What is the suitable regression model for proportions data with 0 and 1 values?

Hello PyMC Community,

I am analyzing a dataset for Regression Discontinuity Design where the dependent variable, y, represents the fraction of students at each unique score who rated their experience of taking an exam remotely above 4, i.e., above ‘somewhat satisfactory’. The independent variable, x, corresponds to these unique scores. However, my data includes exact 0s and 1s, for instances where all students at a performance level either rated below or entirely above 4. I have 2 questions:

  1. Given that y can be exactly 0 and 1 as well as fractional values in between, it is suitable to consider this as a straightforward probability distribution? If so, are there specific transformations you would recommend for y so I can model this using a Beta regression model? Currently, my beta regression model does not converge due to presence of these boundary values.

  2. If you think it is a straightforward probability distribution, what regression model would best suit this data, especially given the presence of 0 and 1 values? Perhaps a Zero-and-One inflated Beta distribution? If so, is there an existing PyMC tutorial on such model that might help?

I appreciate any insights or suggestions.

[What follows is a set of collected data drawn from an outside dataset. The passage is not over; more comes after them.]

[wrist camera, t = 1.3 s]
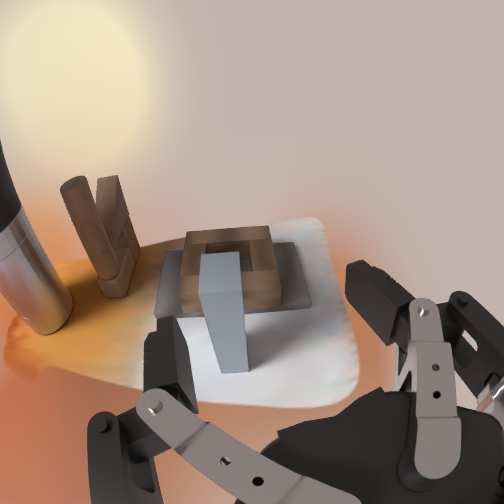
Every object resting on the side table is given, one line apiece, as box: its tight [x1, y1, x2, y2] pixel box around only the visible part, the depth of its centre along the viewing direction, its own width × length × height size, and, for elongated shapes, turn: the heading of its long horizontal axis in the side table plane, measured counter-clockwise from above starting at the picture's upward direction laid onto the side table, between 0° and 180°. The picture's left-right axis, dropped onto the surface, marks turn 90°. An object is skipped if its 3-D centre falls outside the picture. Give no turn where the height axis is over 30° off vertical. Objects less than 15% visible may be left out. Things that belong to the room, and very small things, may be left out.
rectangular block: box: [198, 252, 249, 373], centre depth 25 cm, size 3×4×14 cm
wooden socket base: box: [154, 226, 311, 318], centre depth 37 cm, size 20×12×4 cm, turn 95°
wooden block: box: [60, 175, 140, 298], centre depth 34 cm, size 4×11×18 cm, turn 4°
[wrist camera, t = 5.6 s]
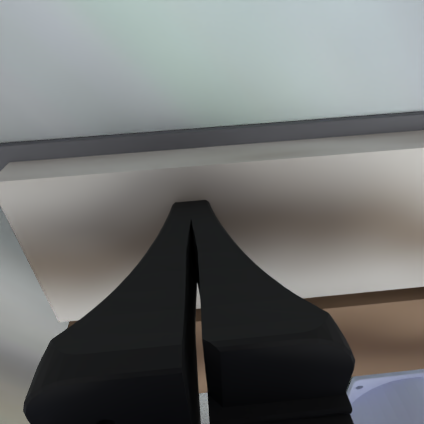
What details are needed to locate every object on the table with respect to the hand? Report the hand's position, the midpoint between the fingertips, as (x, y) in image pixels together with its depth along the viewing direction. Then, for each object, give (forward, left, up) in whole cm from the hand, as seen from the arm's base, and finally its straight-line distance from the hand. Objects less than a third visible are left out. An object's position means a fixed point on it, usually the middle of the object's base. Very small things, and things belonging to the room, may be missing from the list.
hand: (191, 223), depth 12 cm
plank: (-1, -5, -1) cm, 5 cm away
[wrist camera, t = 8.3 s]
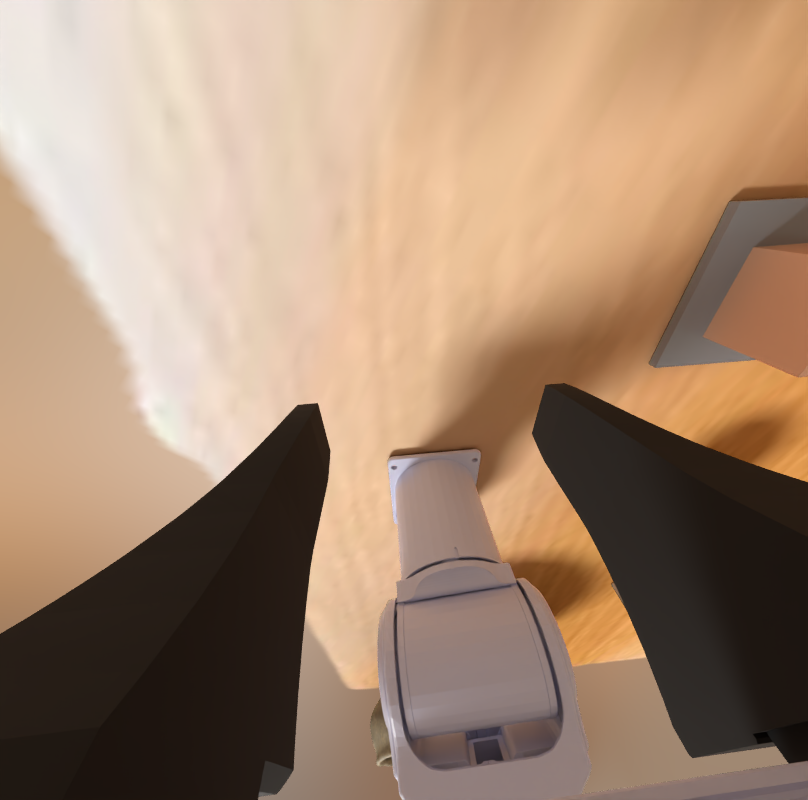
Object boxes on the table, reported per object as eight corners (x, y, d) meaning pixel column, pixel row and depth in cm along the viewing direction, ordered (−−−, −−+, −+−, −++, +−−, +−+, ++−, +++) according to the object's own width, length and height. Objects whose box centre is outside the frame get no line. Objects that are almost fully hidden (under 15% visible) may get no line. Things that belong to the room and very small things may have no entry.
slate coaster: (774, 353, 22) (784, 357, 22) (648, 364, 22) (655, 367, 21) (897, 192, 16) (914, 192, 16) (729, 201, 16) (741, 201, 15)
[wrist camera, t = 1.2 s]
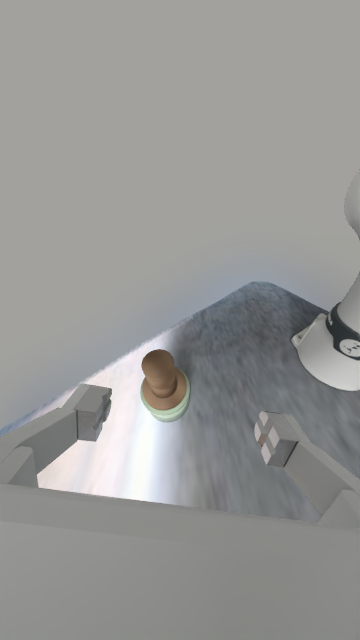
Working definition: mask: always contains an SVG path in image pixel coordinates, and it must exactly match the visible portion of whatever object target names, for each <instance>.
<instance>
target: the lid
mask: <svg viewBox="0 0 360 640" xmlns="http://www.w3.org/2000/svg"><path fill="white" fill-rule="evenodd" d="M142 370H143V372H144V374H145V379H144V381H143V385H142V392H143V396H144V398H145V400H146V402H147V403H148V404H149V405H150V406H151V407H152V408H154V409H156V410H161V411H166V410H170V409H173V408H175V407H176V406H178V405H179V404H180V403H181V402H182V400H183V399H184V397H185V394H186V390H187V384H186V379H185V376H184V374H183V373H182V372H181V371H180V370H179V369H178V368H176V367H174V362H173V358H172V356H171V354H170V353H169V352H167V351H165V350H161V349H158V350H153V351H151V352H149V353H148V354H147V355H146V356H145V357H144V359H143V361H142Z"/></svg>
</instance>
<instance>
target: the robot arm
mask: <svg viewBox="0 0 360 640" xmlns="http://www.w3.org/2000/svg"><path fill="white" fill-rule="evenodd" d="M344 211H345V216H346V219H347V221H348V223H349V225H350V226H351V227H352V228H353V229H354V230H355V232H356V234H357V235H358V237H359V239H360V170H359V171H358V172H357V174H356V175H355V177H354V178H353V180H352V182H351V184H350V186H349V188H348V191H347V194H346V197H345V204H344ZM291 341H292V343H293V345H294V346H295V347H296V349H297V351H298V355H299V358H300V361H301V362H302V364H303V365H304V367H305V368H306V369H307V370H308V371H309V372H310V373H311V374H312V375H313V376H315V377H316V378H317V379H319V380H320V381H322V382H324V383H326V384H328V385H330V386H332V387H335V388H338V389H342V390H349V391H355V390H360V272H359V275H358V277H357V278H356V280H355V282H354V284H353V285H352V287H351V288H350V290H349V292H348V293H347V295H346V296H345V297H344V299H343V300H342V302H340V303H338V304H337V305H336V306H335V307H334V308H333V309H332V310H331V311H330V312H329V314H328V316H326V315H325V314H323V313H321V314H319V315H318V317H317V318H316V319H315V320H314V321H313V324H312V325H310V326H309V327H307V328H306V329H304V330H303V331H301V332H299V333H298V334H296V335H295V336H294V337H293V338H292V339H291ZM111 395H112V389H111V388H106V387H100V386H94V385H87V384H81V385H80V386H79V387H78V388H77V389H76V391H75V392H74V393H73V394H72V395H71V397H70V398H69V399H68V400H67V402H66V403H65V404H64V405H63V406H62V408H56V409H54V410H53V411H51V412H49V413H47V414H45V415H43V416H41V417H39V418H37V419H35V420H33V421H31V422H29V423H27V424H25V425H23V426H22V427H20V428H18V429H16V430H14V431H12V432H10V433H8V434H6V435H4V436H2V437H0V640H360V480H359V479H358V478H357V477H355V476H354V475H353V474H352V473H350V472H349V471H348V470H347V469H345V468H344V467H343V466H342V465H340V464H339V463H338V462H336V461H335V460H334V459H333V458H331V457H330V456H329V455H328V454H326V453H325V452H324V451H323V450H321V449H320V448H319V447H317V446H316V445H315V444H311V442H310V441H309V439H308V438H307V436H306V435H305V433H304V432H303V430H302V429H301V428H300V426H299V425H298V423H297V422H296V420H295V419H294V417H293V416H292V415H290V414H283V413H275V412H268V411H262V412H261V413H260V415H259V417H260V419H261V420H259V421H258V422H256V425H255V437H256V440H257V442H258V443H259V444H260V445H261V446H262V449H261V452H262V455H263V457H264V460H265V462H266V465H270V466H276V467H282V468H284V470H285V471H286V472H287V474H288V475H289V476H290V477H291V478H292V480H293V481H294V482H295V483H296V484H297V485H298V487H299V488H300V489H301V490H302V491H303V493H304V494H305V495H306V496H307V497H308V499H309V500H310V501H311V502H312V503H313V504H314V506H315V507H316V508H317V509H318V510H319V512H320V513H321V514H322V516H321V518H320V519H319V520H318V522H317V523H314V522H306V521H298V520H290V519H282V518H274V517H266V516H259V515H251V514H243V513H235V512H227V511H219V510H211V509H203V508H195V507H187V506H179V505H171V504H163V503H155V502H147V501H139V500H131V499H123V498H115V497H107V496H99V495H92V494H84V493H76V492H68V491H60V490H52V489H44V488H39V487H38V481H37V474H38V473H39V472H41V471H42V470H43V469H44V468H45V467H47V466H48V465H49V464H50V463H51V462H53V461H54V460H55V459H56V458H57V457H59V456H60V455H61V454H62V453H63V452H65V451H66V450H67V449H68V448H69V447H71V446H72V445H73V444H74V443H75V442H77V440H86V441H96V440H97V438H98V436H99V434H100V432H101V430H102V423H103V422H105V421H106V419H107V417H108V415H109V412H110V408H111V400H110V399H109V398H110V396H111Z"/></svg>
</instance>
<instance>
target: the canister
mask: <svg viewBox="0 0 360 640" xmlns="http://www.w3.org/2000/svg"><path fill="white" fill-rule="evenodd" d="M176 368H177V367H176ZM178 369H179V368H178ZM179 370H180V369H179ZM180 371H181V372H182V373H183V374H184V376H185V379H186V384H187V390H186V394H185V397H184V399H183V400H182V402H181V403H180V404H179V405H178V406H176V407H175V408H173V409H170V410H166V411H161V410H156V409H154V408H152V407H151V406H150V405H149V404H148V403H147V402H146V400H145V398H144V396H143V392H142V385H143V382H142V385H141V399H142V401H143V403H144V405H145V407H146V408H147V409H148V410H149V411H150V412H151V414H152V415H153V416H154V417H155V418H156V419H157V420H159V421H162V422H173V421H176V420H178V419H179V418H181V417H182V416H183V415H184V414H185V412H186V410H187V408H188V406H189V393H190V384H189V380H188V378H187V376H186V374H185V373H184V372H183V371H182V370H180ZM144 379H145V378H144ZM143 381H144V380H143Z"/></svg>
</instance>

I have attached a simulated data that illustrates the issue below. The independent variable i.e. test_performance values have been centered at 0 based on an observed discontinuity at 4. The threshold variable represent treatment assignment. Fractions is the dependent variable
simulated.csv (1.2 KB)

You could try a LogisticNormal, which is expit(Normal). It lies between zero and one, and admits boundary values. It’s also parameterized by mu and sigma, which might be more familiar to work with than the beta distribution parameters (the scale doesn’t influence the location).

1 Like

For the zeros-ones you can either model them separately, or create a Mixture similar to how Hurdle Mixtures are implement in PyMC with components = [pm.DiracDelta.dist(0), pm.Truncated.dist(..., lower=0 + eps, upper=1-eps), pm.DiracDelta.dist(1)], where 0/1 +- eps are the smallest value you can register above 0 or below 1.

Either way, you will have to decide how to parametrize the weights, which inform the probability of observing 0, 1 or something in between.

1 Like

Thanks @jessegrabowski and @ricardoV94 for your suggestions. I will try them and report back.